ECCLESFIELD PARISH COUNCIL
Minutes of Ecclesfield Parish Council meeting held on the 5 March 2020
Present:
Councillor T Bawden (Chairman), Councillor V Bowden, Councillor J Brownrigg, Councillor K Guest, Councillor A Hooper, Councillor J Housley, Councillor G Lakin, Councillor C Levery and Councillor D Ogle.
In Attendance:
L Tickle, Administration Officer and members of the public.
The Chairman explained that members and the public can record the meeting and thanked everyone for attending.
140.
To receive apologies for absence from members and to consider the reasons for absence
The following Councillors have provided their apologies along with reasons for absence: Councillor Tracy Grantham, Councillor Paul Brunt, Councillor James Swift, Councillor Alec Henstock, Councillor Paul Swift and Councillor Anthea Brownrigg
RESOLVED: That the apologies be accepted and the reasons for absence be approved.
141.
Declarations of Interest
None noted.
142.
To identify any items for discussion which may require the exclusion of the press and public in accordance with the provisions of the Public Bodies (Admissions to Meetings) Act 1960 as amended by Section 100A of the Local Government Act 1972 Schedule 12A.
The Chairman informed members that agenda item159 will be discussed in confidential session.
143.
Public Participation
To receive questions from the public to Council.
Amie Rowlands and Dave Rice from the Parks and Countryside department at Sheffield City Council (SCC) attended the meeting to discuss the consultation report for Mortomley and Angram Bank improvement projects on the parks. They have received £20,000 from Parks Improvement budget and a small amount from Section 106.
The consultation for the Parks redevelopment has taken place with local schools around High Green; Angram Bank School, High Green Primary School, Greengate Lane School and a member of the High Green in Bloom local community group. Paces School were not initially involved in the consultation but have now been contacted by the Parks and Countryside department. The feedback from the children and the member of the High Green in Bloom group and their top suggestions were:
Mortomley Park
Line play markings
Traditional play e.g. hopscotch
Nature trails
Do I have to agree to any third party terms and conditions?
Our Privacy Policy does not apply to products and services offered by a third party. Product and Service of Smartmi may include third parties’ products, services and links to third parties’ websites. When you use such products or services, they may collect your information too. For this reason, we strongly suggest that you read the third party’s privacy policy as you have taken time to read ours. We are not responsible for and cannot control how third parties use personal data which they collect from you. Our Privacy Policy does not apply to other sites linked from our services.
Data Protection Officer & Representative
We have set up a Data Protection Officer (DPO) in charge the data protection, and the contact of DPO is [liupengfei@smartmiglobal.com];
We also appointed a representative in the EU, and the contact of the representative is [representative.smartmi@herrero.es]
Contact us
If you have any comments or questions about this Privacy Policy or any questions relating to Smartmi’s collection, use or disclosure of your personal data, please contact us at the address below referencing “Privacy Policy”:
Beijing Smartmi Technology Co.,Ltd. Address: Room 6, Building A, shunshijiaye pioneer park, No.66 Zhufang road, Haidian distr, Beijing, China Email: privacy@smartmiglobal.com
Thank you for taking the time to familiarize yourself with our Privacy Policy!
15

_____

Task description >> From the entries above, print the lines beginning at the one with "The Chairman explained" and stopping after the one with "Do I have to", exactly as written and with nothing else.

Solution to this task >>
The Chairman explained that members and the public can record the meeting and thanked everyone for attending.
140.
To receive apologies for absence from members and to consider the reasons for absence
The following Councillors have provided their apologies along with reasons for absence: Councillor Tracy Grantham, Councillor Paul Brunt, Councillor James Swift, Councillor Alec Henstock, Councillor Paul Swift and Councillor Anthea Brownrigg
RESOLVED: That the apologies be accepted and the reasons for absence be approved.
141.
Declarations of Interest
None noted.
142.
To identify any items for discussion which may require the exclusion of the press and public in accordance with the provisions of the Public Bodies (Admissions to Meetings) Act 1960 as amended by Section 100A of the Local Government Act 1972 Schedule 12A.
The Chairman informed members that agenda item159 will be discussed in confidential session.
143.
Public Participation
To receive questions from the public to Council.
Amie Rowlands and Dave Rice from the Parks and Countryside department at Sheffield City Council (SCC) attended the meeting to discuss the consultation report for Mortomley and Angram Bank improvement projects on the parks. They have received £20,000 from Parks Improvement budget and a small amount from Section 106.
The consultation for the Parks redevelopment has taken place with local schools around High Green; Angram Bank School, High Green Primary School, Greengate Lane School and a member of the High Green in Bloom local community group. Paces School were not initially involved in the consultation but have now been contacted by the Parks and Countryside department. The feedback from the children and the member of the High Green in Bloom group and their top suggestions were:
Mortomley Park
Line play markings
Traditional play e.g. hopscotch
Nature trails
Do I have to agree to any third party terms and conditions?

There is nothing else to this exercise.